The statistics reveal that the average British bank robbery is committed by 1.6 thieves and nets $31,900 per heist, with a standard deviation of $84,000. Assuming an equal share, the average take was $19,900 per robber per heist—roughly equivalent to a coffee shop barista's annual salary.
Wielding a gun increased the average haul by $16,100, as did adding more accomplices to a raid. Going alone, however, netted the average robber more money because the amount gained by increasing a heist party did not outpace the hit taken by splitting an individual robber's spoils.
The sums are not chump change, Rickman notes, but bank robbing is risky business. Roughly 33 percent of British bank heists end with no robber earning anything, and about 20 percent of raids end in capture. The odds of arrest get worse as a robber attempts more heists. On a robber's fourth heist, for example, the odds of capture compound to 59 percent. “Somehow I expected most bank robbers to be doing much better than what the data actually show,” Rickman says.
Some would-be criminals do better than others.
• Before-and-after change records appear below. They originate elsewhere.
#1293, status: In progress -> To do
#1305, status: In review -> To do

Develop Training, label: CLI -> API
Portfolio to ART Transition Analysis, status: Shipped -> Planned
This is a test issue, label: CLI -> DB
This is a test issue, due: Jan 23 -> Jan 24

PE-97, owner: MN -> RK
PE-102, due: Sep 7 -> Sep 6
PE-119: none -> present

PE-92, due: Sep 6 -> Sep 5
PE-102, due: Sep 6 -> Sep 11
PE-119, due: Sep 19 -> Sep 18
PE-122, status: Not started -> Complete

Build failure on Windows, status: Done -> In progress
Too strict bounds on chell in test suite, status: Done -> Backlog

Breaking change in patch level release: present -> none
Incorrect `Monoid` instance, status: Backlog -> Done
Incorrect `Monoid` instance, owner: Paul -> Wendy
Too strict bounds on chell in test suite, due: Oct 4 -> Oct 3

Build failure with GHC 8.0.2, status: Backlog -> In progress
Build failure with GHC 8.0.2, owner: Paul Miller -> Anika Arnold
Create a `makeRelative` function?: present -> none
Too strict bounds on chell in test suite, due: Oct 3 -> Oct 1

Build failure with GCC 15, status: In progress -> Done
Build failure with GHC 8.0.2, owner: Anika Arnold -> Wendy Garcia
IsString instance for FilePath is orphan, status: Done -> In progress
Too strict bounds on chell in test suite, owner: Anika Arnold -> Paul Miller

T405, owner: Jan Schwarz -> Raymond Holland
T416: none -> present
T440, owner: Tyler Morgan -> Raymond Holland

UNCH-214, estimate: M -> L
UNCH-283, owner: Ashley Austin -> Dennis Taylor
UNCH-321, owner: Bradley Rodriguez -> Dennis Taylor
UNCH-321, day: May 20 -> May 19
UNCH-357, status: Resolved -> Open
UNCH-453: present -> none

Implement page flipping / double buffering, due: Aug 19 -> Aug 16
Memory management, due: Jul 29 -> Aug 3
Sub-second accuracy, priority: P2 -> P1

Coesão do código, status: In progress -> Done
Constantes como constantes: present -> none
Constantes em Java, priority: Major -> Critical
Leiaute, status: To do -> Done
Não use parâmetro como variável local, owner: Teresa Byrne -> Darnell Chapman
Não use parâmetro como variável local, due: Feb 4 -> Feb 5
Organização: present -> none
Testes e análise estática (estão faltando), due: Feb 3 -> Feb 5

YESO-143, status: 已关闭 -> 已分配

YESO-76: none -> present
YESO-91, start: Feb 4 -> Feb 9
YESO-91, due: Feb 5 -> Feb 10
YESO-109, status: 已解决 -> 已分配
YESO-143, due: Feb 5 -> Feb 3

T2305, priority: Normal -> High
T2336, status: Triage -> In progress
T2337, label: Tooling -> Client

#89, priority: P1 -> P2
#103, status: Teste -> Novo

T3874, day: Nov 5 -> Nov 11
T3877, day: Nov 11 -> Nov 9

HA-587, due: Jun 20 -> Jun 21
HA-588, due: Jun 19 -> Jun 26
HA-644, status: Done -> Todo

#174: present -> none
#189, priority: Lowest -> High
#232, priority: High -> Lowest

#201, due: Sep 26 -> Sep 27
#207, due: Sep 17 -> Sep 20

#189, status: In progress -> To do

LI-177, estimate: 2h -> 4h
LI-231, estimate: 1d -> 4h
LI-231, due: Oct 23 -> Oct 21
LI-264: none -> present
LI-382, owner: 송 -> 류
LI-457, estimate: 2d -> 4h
Economist Giovanni Mastrobuoni of the University of Turin's Carlo Alberto College in Italy takes issue with the article's lack of attention to the professionals, who presumably raked in most of the $11.6 million stolen from British banks between 2005 and 2008. The article suggests, for example, that fast-rising bulletproof screens in some banks reduce a robbery's success by one third. “But I'd argue that the dumb robbers target banks with fast screens, while professional ones scope out the place thoroughly before robbing,” Mastrobuoni says. Rickman counters that information on professionals is even harder to come by because it requires access to confidential police and bank records. The new report, economists say, underscores the need for more and better data on bank heists.